= Te bestuderen tekst =
De motie van mevrouw Ouwehand op stuk nr. 104 verzoekt de regering een moratorium op megastallen in te stellen. Deze motie is al eerder ingediend bij de begroting over 2007. Ik ontraad opnieuw aanvaarding van deze motie.

De motie van mevrouw Ouwehand op stuk nr. 105 verzoekt de regering het communicatieplan van de door het Voedingscentrum uitgevoerde campagne Jij kan kiezen, samen met de evaluatieopzet en eventuele resultaten hiervan, naar de Kamer te sturen. Campagnes van het Voedingscentrum worden vanzelfsprekend geëvalueerd. Aanvaarding van de motie met dit dictum ontraad ik echter. De Kamer zet geen campagnes op voor het Voedingscentrum. Daar zijn deskundigen voor in het Voedingscentrum. Ik doe een verzoek of ik geef een opdracht. Het centrum maakt een jaarwerkplan. Dat gaan wij niet via de Kamer doen.

Dan de overgangstermijn voor het verbod op verrijkte kooien. Mevrouw Ouwehand wil deze naar voren halen naar 2017. Ik heb de Kamer schriftelijk geïnformeerd over mijn voorstellen voor de overgangstermijn. Na zorgvuldige weging heb ik gekozen voor 1 januari 2021. Ik wil daaraan vasthouden en ontraad aanvaarding van de motie.

Ik kom op de motie van mevrouw Ouwehand op stuk nr. 107, die vraagt om gehoor te geven aan de oproep van Europees commissaris Dimas over het minimaal verdubbelen van de inspanningen voor het behoud van biodiversiteit. Zowel de heer Polderman als mevrouw Ouwehand heeft aangedrongen op een nader uitwerkingsplan. Dat zal per 1 maart worden gepresenteerd. Aanvaarding van deze motie moet ik ontraden.

In de motie op stuk nr. 108 van mevrouw Ouwehand wordt de regering verzocht een plan van aanpak op te stellen om de illegale handel in uitheemse diersoorten aan te pakken en tevens de import van uitheemse diersoorten in te perken. Ik verwijs naar mijn reactie op de motie van mevrouw Van Velzen over CITES en ik ontraad de aanneming van deze motie.

In de motie op stuk 109 van mevrouw Ouwehand wordt de regering verzocht de jacht op vrij bejaagbare soorten in ganzenfoerageergebieden te verbieden. Dat is een mooi woord voor Scrabble: ganzenfoerageergebieden. Ik ontraad de aanneming van deze motie. Ik heb al gezegd dat het nodig kan zijn om ook in foerageergebieden aanwezige schadelijke soorten te bestrijden. Uiteraard wordt hierbij rekening gehouden met het specifieke karakter van foerageergebieden.

= Verstrekte gegevens =
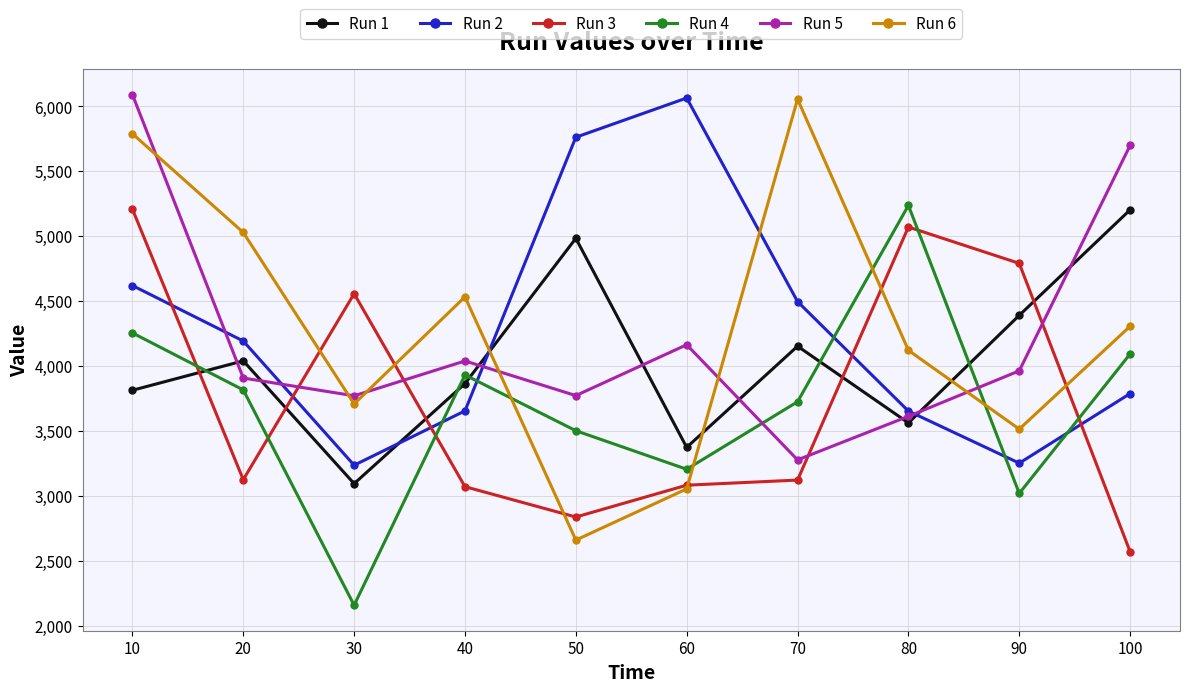

What is the difference between the maximum and minimum values in the Run 1 series?

2108.7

= Taak 1 =
Geef alle stuknummers van moties die in de tekst over de moties worden genoemd.
= Taak 2 =
Breid de tekst over de moties uit met een vervolg dat aansluit op de laatste zin.

= Antwoordvak 1 =
104, 105, 107, 108 en 109

= Antwoordvak 2 =
In de motie op stuk nr. 110 van mevrouw Ouwehand wordt de regering verzocht over te gaan tot een jachtverbod in rustgebieden. Ik verwijs naar mijn reactie op de vorige motie. Dit komt neer op eenzelfde soort beleid. Daarom ontraad ik ook de aanneming van deze motie.

In de motie op stuk nr. 111 ontvouwt mevrouw Ouwehand haar ideeën over de toekomst van het ministerie van Landbouw, Natuur en Voedselkwaliteit. Binnen het ministerie van LNV zijn alle, soms ook juist tegenstrijdige belangen vertegenwoordigd die in het landelijk gebied een belangrijke rol spelen. Dit geeft synergie en dit maakt een noodzakelijke integrale afweging mogelijk, een afweging tussen profit, people, planet. Daarbij is wat mij betreft sprake van een belangrijke, maar ook onverbrekelijke samenhang. Uit eerdere discussies is al gebleken dat het ministerie van LNV op Europees en internationaal niveau een duidelijk toegevoegde waarde heeft. Die toegevoegde waarde is ook in de toekomst zeer van belang, alleen al als wij kijken naar de transitie die wij doormaken in het Europese landbouwbeleid, ook het belang dat de landbouw kan en moet hebben voor de verwezenlijking van een aantal internationale doelstellingen. Om die reden ontraad ik de aanneming van deze motie.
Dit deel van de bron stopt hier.